When using postgres tap and target (transferwise) ...
# plugins-general
m
When using postgres tap and target (transferwise) with FULL_TABLE sync. I'm realizing it's keeping all the data every time the sync happens. Is there some best practice to keep around the last few syncs or remove old data? I can't use log based because GCP CloudSQL and need to get all the columns in for Incremental. I tried looking through the meltano docs and stitchdata https://www.stitchdata.com/docs/replication/replication-methods/full-table#limitations but couldn't find anything.
d
@mark_poole Do your source tables have primary keys that could be used in the target to UPDATE existing rows instead of always INSERTing new ones?
m
@douwe_maan the majority if not all of the tables have primary keys
d
Are those primary keys making it into the tables created in the destination DB? Or do we end up with duplicate records there as the graph suggests?
m
Copy code
SELECT
    pg_database.datname,
    pg_size_pretty(pg_database_size(pg_database.datname)) AS size
    FROM pg_database;
shows something completely different
I'm going to raise a gcp support ticket, their UI says 1tb in use, the psql server (via that command) shows <50G
sorry about bringing that here first, I couldn't find duplicate rows and the tables match in size closely
d
No worries, glad it doesn't appear to be a real issue with the tap or target!
m
Anyone else seeing this, GCP uses WAL for recovery which takes up a ton of space if you are re-writing your largest tables to the DB once an hour 🙂
a
@mark_poole - I haven’t with GCP specifically, but in other platforms, yes, this definitely comes up often.

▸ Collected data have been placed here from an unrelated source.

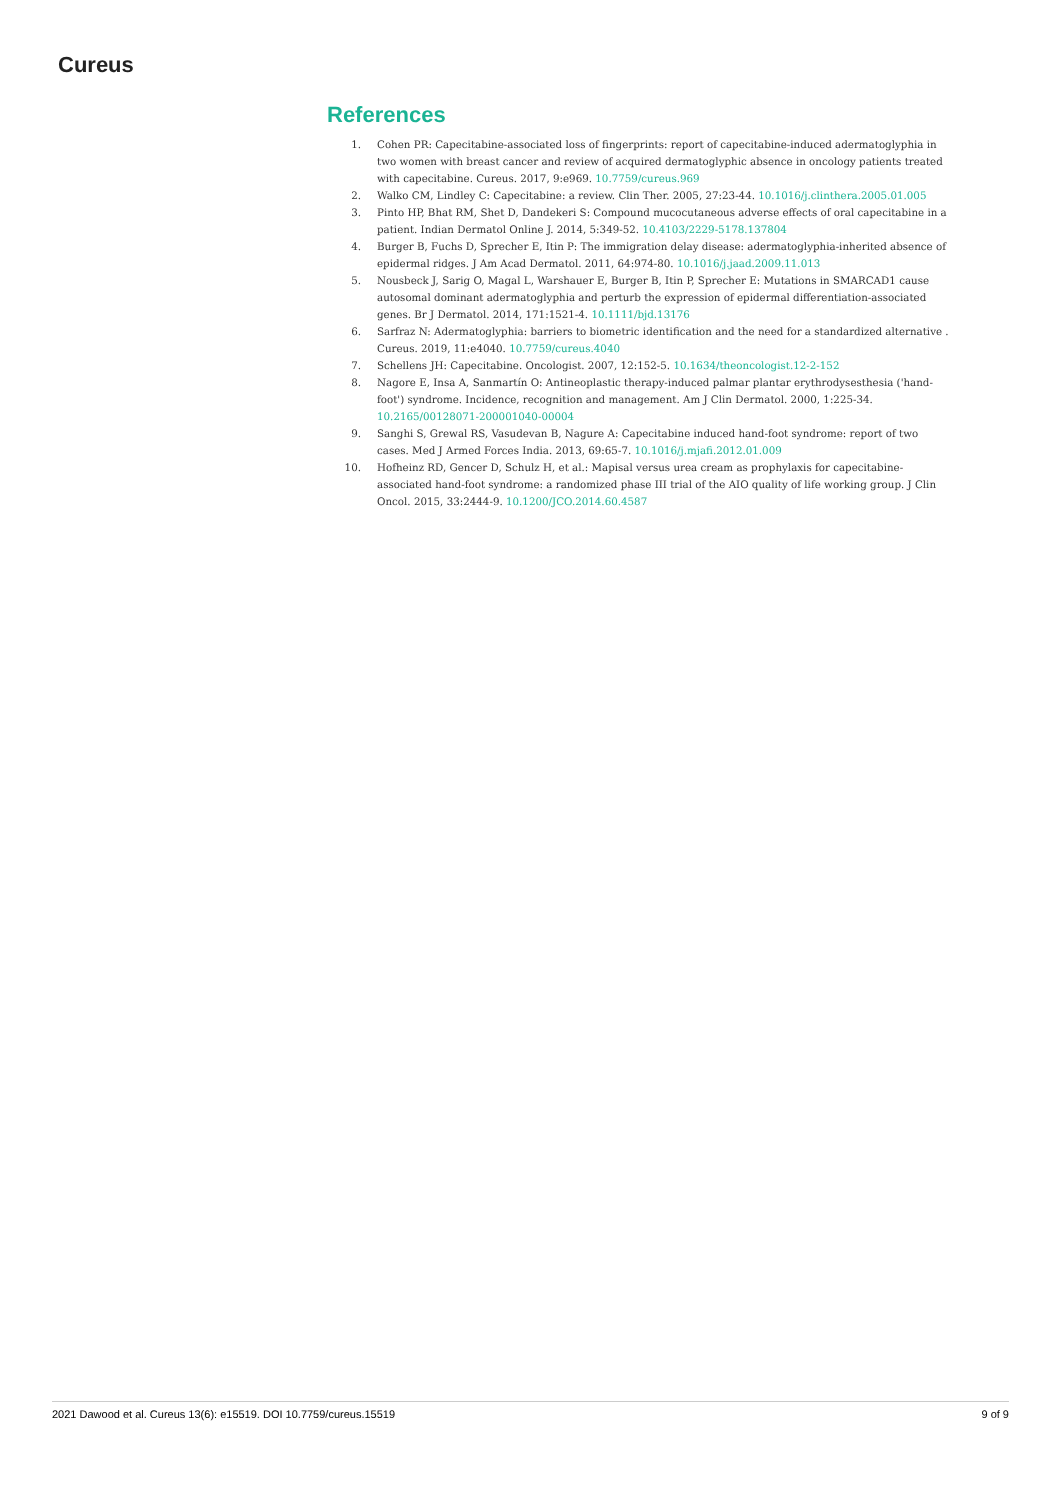Cureus
References
1. Cohen PR: Capecitabine-associated loss of fingerprints: report of capecitabine-induced adermatoglyphia in two women with breast cancer and review of acquired dermatoglyphic absence in oncology patients treated with capecitabine. Cureus. 2017, 9:e969. 10.7759/cureus.969
2. Walko CM, Lindley C: Capecitabine: a review. Clin Ther. 2005, 27:23-44. 10.1016/j.clinthera.2005.01.005
3. Pinto HP, Bhat RM, Shet D, Dandekeri S: Compound mucocutaneous adverse effects of oral capecitabine in a patient. Indian Dermatol Online J. 2014, 5:349-52. 10.4103/2229-5178.137804
4. Burger B, Fuchs D, Sprecher E, Itin P: The immigration delay disease: adermatoglyphia-inherited absence of epidermal ridges. J Am Acad Dermatol. 2011, 64:974-80. 10.1016/j.jaad.2009.11.013
5. Nousbeck J, Sarig O, Magal L, Warshauer E, Burger B, Itin P, Sprecher E: Mutations in SMARCAD1 cause autosomal dominant adermatoglyphia and perturb the expression of epidermal differentiation-associated genes. Br J Dermatol. 2014, 171:1521-4. 10.1111/bjd.13176
6. Sarfraz N: Adermatoglyphia: barriers to biometric identification and the need for a standardized alternative . Cureus. 2019, 11:e4040. 10.7759/cureus.4040
7. Schellens JH: Capecitabine. Oncologist. 2007, 12:152-5. 10.1634/theoncologist.12-2-152
8. Nagore E, Insa A, Sanmartín O: Antineoplastic therapy-induced palmar plantar erythrodysesthesia ('hand-foot') syndrome. Incidence, recognition and management. Am J Clin Dermatol. 2000, 1:225-34. 10.2165/00128071-200001040-00004
9. Sanghi S, Grewal RS, Vasudevan B, Nagure A: Capecitabine induced hand-foot syndrome: report of two cases. Med J Armed Forces India. 2013, 69:65-7. 10.1016/j.mjafi.2012.01.009
10. Hofheinz RD, Gencer D, Schulz H, et al.: Mapisal versus urea cream as prophylaxis for capecitabine-associated hand-foot syndrome: a randomized phase III trial of the AIO quality of life working group. J Clin Oncol. 2015, 33:2444-9. 10.1200/JCO.2014.60.4587
2021 Dawood et al. Cureus 13(6): e15519. DOI 10.7759/cureus.15519 9 of 9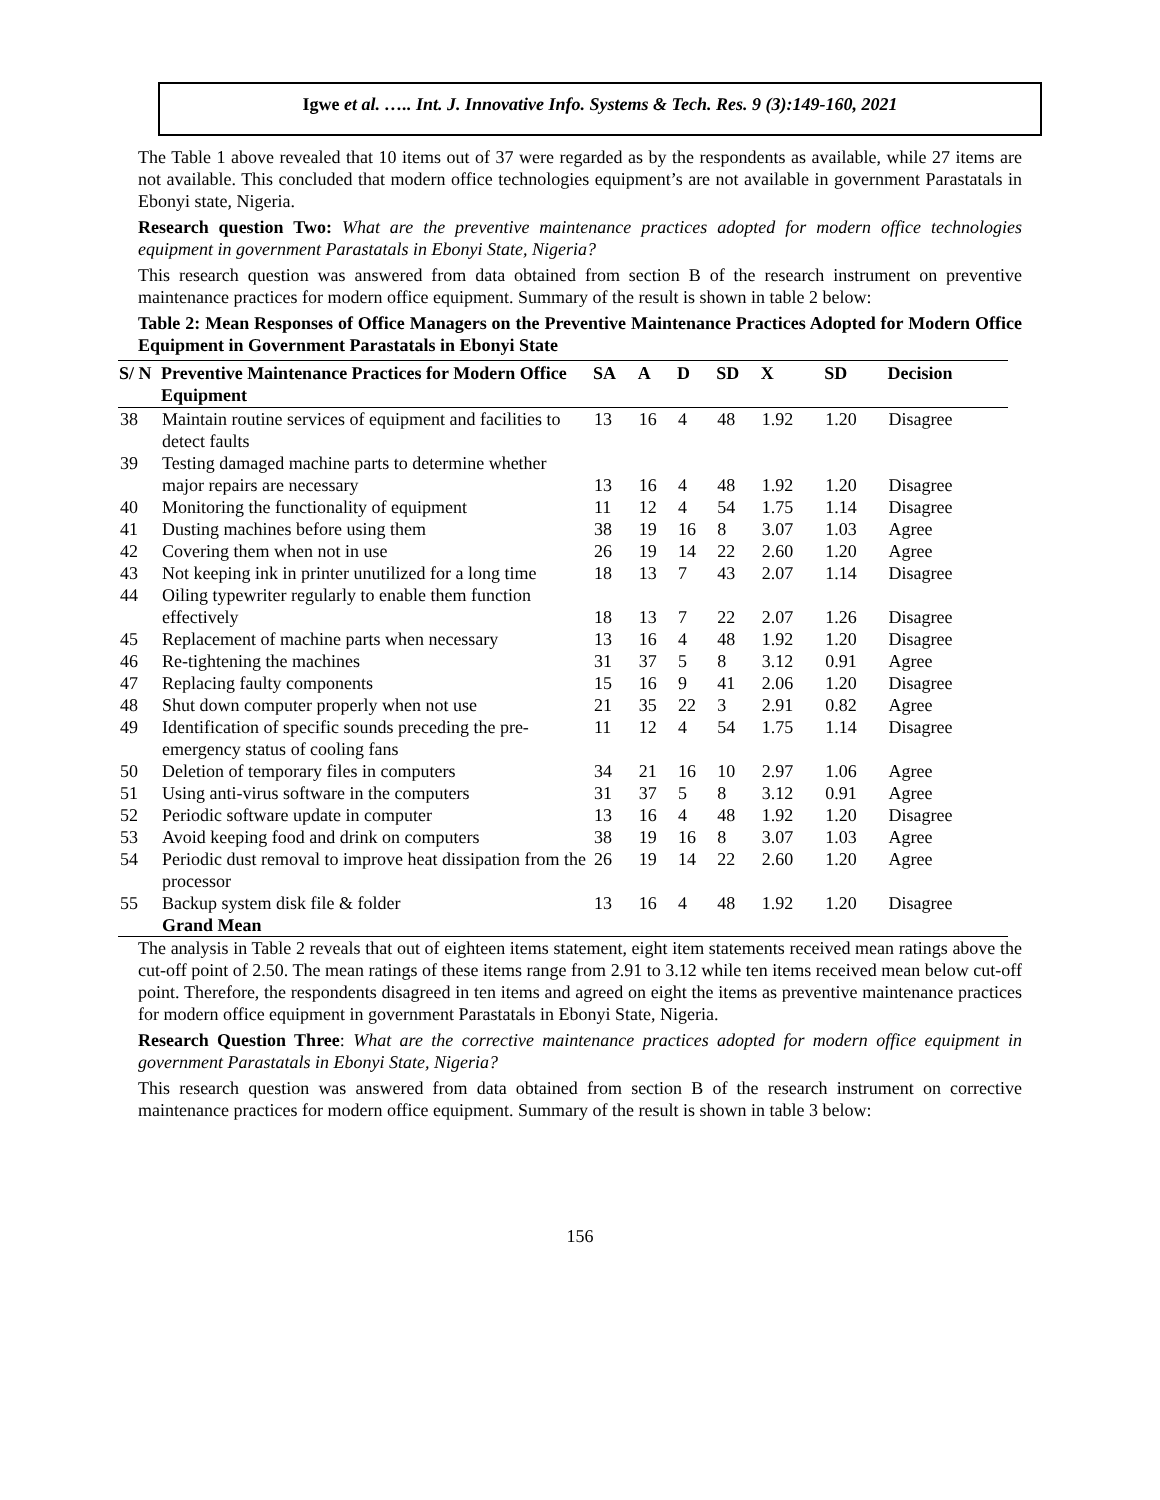Igwe et al. ….. Int. J. Innovative Info. Systems & Tech. Res. 9 (3):149-160, 2021
The Table 1 above revealed that 10 items out of 37 were regarded as by the respondents as available, while 27 items are not available. This concluded that modern office technologies equipment’s are not available in government Parastatals in Ebonyi state, Nigeria.
Research question Two: What are the preventive maintenance practices adopted for modern office technologies equipment in government Parastatals in Ebonyi State, Nigeria?
This research question was answered from data obtained from section B of the research instrument on preventive maintenance practices for modern office equipment. Summary of the result is shown in table 2 below:
Table 2: Mean Responses of Office Managers on the Preventive Maintenance Practices Adopted for Modern Office Equipment in Government Parastatals in Ebonyi State
| S/ N | Preventive Maintenance Practices for Modern Office Equipment | SA | A | D | SD | X | SD | Decision |
| --- | --- | --- | --- | --- | --- | --- | --- | --- |
| 38 | Maintain routine services of equipment and facilities to detect faults | 13 | 16 | 4 | 48 | 1.92 | 1.20 | Disagree |
| 39 | Testing damaged machine parts to determine whether major repairs are necessary | 13 | 16 | 4 | 48 | 1.92 | 1.20 | Disagree |
| 40 | Monitoring the functionality of equipment | 11 | 12 | 4 | 54 | 1.75 | 1.14 | Disagree |
| 41 | Dusting machines before using them | 38 | 19 | 16 | 8 | 3.07 | 1.03 | Agree |
| 42 | Covering them when not in use | 26 | 19 | 14 | 22 | 2.60 | 1.20 | Agree |
| 43 | Not keeping ink in printer unutilized for a long time | 18 | 13 | 7 | 43 | 2.07 | 1.14 | Disagree |
| 44 | Oiling typewriter regularly to enable them function effectively | 18 | 13 | 7 | 22 | 2.07 | 1.26 | Disagree |
| 45 | Replacement of machine parts when necessary | 13 | 16 | 4 | 48 | 1.92 | 1.20 | Disagree |
| 46 | Re-tightening the machines | 31 | 37 | 5 | 8 | 3.12 | 0.91 | Agree |
| 47 | Replacing faulty components | 15 | 16 | 9 | 41 | 2.06 | 1.20 | Disagree |
| 48 | Shut down computer properly when not use | 21 | 35 | 22 | 3 | 2.91 | 0.82 | Agree |
| 49 | Identification of specific sounds preceding the pre-emergency status of cooling fans | 11 | 12 | 4 | 54 | 1.75 | 1.14 | Disagree |
| 50 | Deletion of temporary files in computers | 34 | 21 | 16 | 10 | 2.97 | 1.06 | Agree |
| 51 | Using anti-virus software in the computers | 31 | 37 | 5 | 8 | 3.12 | 0.91 | Agree |
| 52 | Periodic software update in computer | 13 | 16 | 4 | 48 | 1.92 | 1.20 | Disagree |
| 53 | Avoid keeping food and drink on computers | 38 | 19 | 16 | 8 | 3.07 | 1.03 | Agree |
| 54 | Periodic dust removal to improve heat dissipation from the processor | 26 | 19 | 14 | 22 | 2.60 | 1.20 | Agree |
| 55 | Backup system disk file & folder | 13 | 16 | 4 | 48 | 1.92 | 1.20 | Disagree |
| | Grand Mean | | | | | | | |
The analysis in Table 2 reveals that out of eighteen items statement, eight item statements received mean ratings above the cut-off point of 2.50. The mean ratings of these items range from 2.91 to 3.12 while ten items received mean below cut-off point. Therefore, the respondents disagreed in ten items and agreed on eight the items as preventive maintenance practices for modern office equipment in government Parastatals in Ebonyi State, Nigeria.
Research Question Three: What are the corrective maintenance practices adopted for modern office equipment in government Parastatals in Ebonyi State, Nigeria?
This research question was answered from data obtained from section B of the research instrument on corrective maintenance practices for modern office equipment. Summary of the result is shown in table 3 below:
156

For Snowflake, for instance, we would change the retention time (aka “time travel”) to zero or 24 hours in order to reduce the redundant disk space consumption. Do you know if GCP has any similar configurability?
m
Yes, I think that would cover it. I turned it off because i'm happy with daily backups only in development and there is a dedicated analytics server in production that can be rebuilt from other data automatically (removing the need for point in time backups)
Appreciate your help
a
Happy to help! And I wanted to better understand the GCP side anyway, so thank you for circling back to confirm.